I received a Baldor metal grinder with 10-inch wheels, on its own pedestal floor stand, discarded from a school metal shop program. Several owners before me did not know what to do with it, mainly because the motor is wired for three-phase industrial power which is not found in U.S. residential homes. My job was to fix it up and get it working.

There were two major tasks to the restoration: cleaning/repainting, and making the three-phase motor work.

Cleaning and Painting

I started the cleaning process by removing all attachments that I could, including the wheel shroud side covers, the wheels themselves, and all electrical boxes and covers. I remove all of the old flaking paint and minor rust spots using a wire wheel brush on the electric drill. Some of the paint was still good, but much of it was stripped down to the bare metal. I could not remove the riveted-on motor label and didn’t want to paint the wheel axles, so I covered them with masking tape.

I spray painted the entire grinder and all the separate parts with primer for a good base coat. I followed it with a few coats of grey paint.

Stripping paint and rust
Stripping paint and rust
Priming parts
Priming parts
Painting parts
Painting parts
Priming body
Priming body
Painting body
Painting body


Polishing hardware
Polishing hardware

I cleaned up the hardware to make it look a little nicer. I filed and sanded the heads of the screws and bolts while spinning them in the drill press. I buffed all of them with a cloth wheel, which made them nice and shiny. I finished it with some clear spray varnish.

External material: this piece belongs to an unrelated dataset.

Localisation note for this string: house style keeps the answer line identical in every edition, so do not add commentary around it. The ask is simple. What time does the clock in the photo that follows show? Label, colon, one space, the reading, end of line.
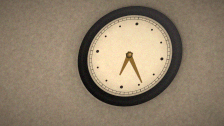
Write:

I reassembled all the pieces, back in the order they came off.

Painted well
Painted well
wheel reinstalled
wheel reinstalled
Shiny screws
Shiny screws


Electrical

Originally this grinder was hard-wired to the wall using “BX”-style flex conduit. There was a power relay and circuit breaker box, which engaged and disconnected all three phases in sync, using start and stop push buttons.

For the 3-phase power, I built a
static phase converter using capacitors.

I rewired the relay box to supply single phase power to the phase converter. I attached it to the pedestal stand of the grinder. I drilled holes in the pedestal and tapped screw threads into them, and screwed the relay box in place. Instead of flex conduit for the power line, I added a standard power cord. Since it uses 240 volts, double the US standard, I used a different plug and outlet.

The phase converter needs an extra momentary push button to start the motor, so I added that to the front of the grinder next to the main on-off switch.

Tapping holes
Tapping holes
Switch boxes
Switch boxes
Converter and relay boxes
Converter and relay boxes
Relay
Relay
Power to relay
Power to relay
Start button
Start button
Converter in box
Converter in box

Final assembly

The last step was to add some labels. I made labels for the various boxes and buttons on the machine, and also for the power cord and outlets. I drew them using Inkscape and printed them with my inkjet printer on glossy photo paper. I used rubber cement to glue them in place, and covered them with clear packing tape.

Labelled switches
Labelled switches
Finished, back side
Finished, back side
Finished, front
Finished, front

The final results are very satisfying, and I think this is my best restoration project yet.